The following are excerpts from a recent Virginian Pilot article highlighting how No Child Left Behind is working to close the achievement gap between white and minority students:

"Fifty years after the Supreme Court declared that children of all races were entitled to an equal education, the outcomes are anything but balanced. In more than 95 percent of public schools in South Hampton Roads and across Virginia, white students outscored black students on basic reading and math tests, according to a Virginian-Pilot analysis of more than 1,200 schools. The disparities aren't limited to predominantly black and low-income schools. At Norfolk's Larchmont Elementary, 97 percent of white students passed last year's reading Standards of Learning tests, compared with 57 percent of black students. ... Still, experts and educators see hope behind those figures. In fact, they see hope because of them: Data might be able to do what Brown could not."

"[The achievement gaps are] being caught in different ways all across South Hampton Roads.
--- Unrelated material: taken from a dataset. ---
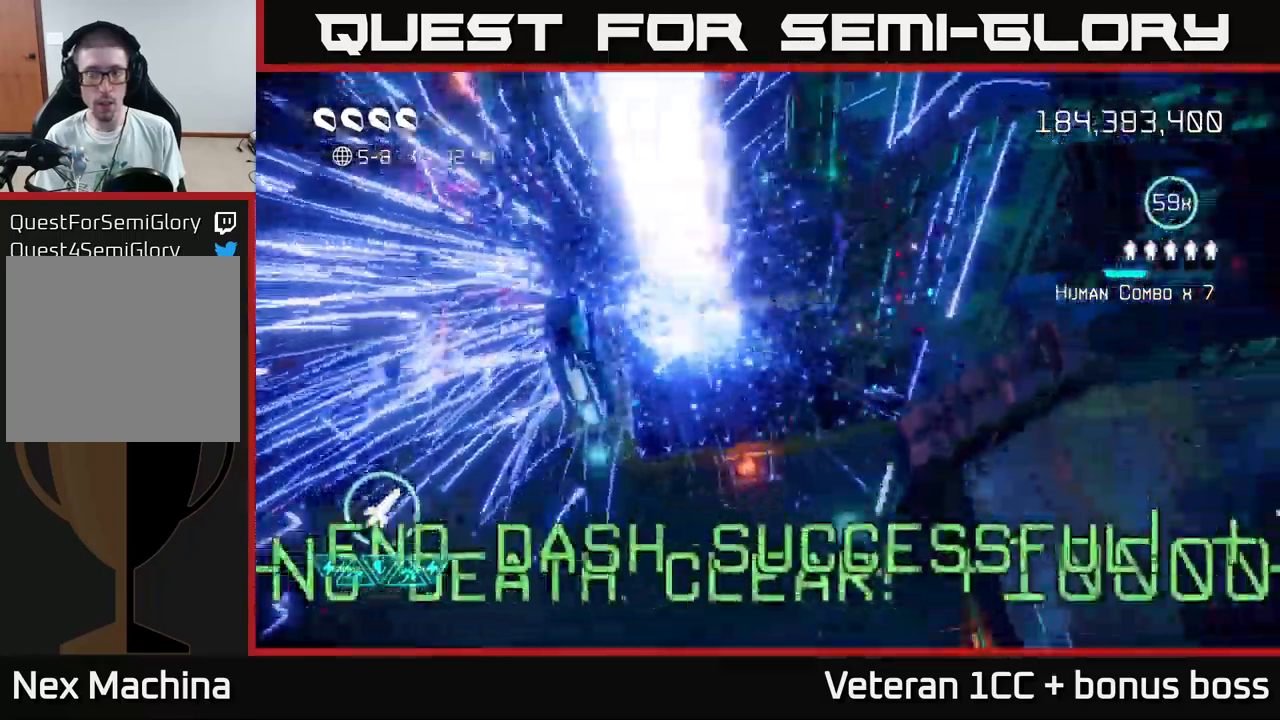
{"buttons": [], "left_stick": "center", "right_stick": "center", "events": []}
Schools in every division have improvement plans in which principals identify weaknesses and devise techniques for progress. In many places, the plans now zero in on achievement gaps, in large part because of the focus on data in the federal No Child Left Behind Act. The act requires schools to report scores along racial and economic lines. It also requires them to raise the performance of all students, rather than resting on the results of whiter and wealthier test-takers. For example, in Virginia, a school meets state accreditation standards if 70 percent of students pass the SOLs. The No Child Left Behind Act makes schools identify the other 30 percent and bring their scores up, too."

"Rather than looking at, "Did we meet the magic pass rate?" we ask, "Did we meet that pass rate for all groups of students?" said Linda Duffy Palombo, assistant superintendent for curriculum and instruction in Chesapeake. "We have more clear data to deal with, and I think the better your data is, the better decisions you make."

"Perhaps no where in South Hampton Roads is the achievement gap a greater focus than in Norfolk, whose superintendent, John O. Simpson, co-chairs the national Council of Great City Schools' achievement gap task force. In the past five years, Norfolk's gaps have been cut in half in a number of areas, and by 75 percent in high-school English and Algebra II. Simpson is now focusing on black students in diverse settings, including fully accredited schools such as Larchmont and Willoughby elementaries, which have a more equal racial mix but where black students' scores are markedly lower."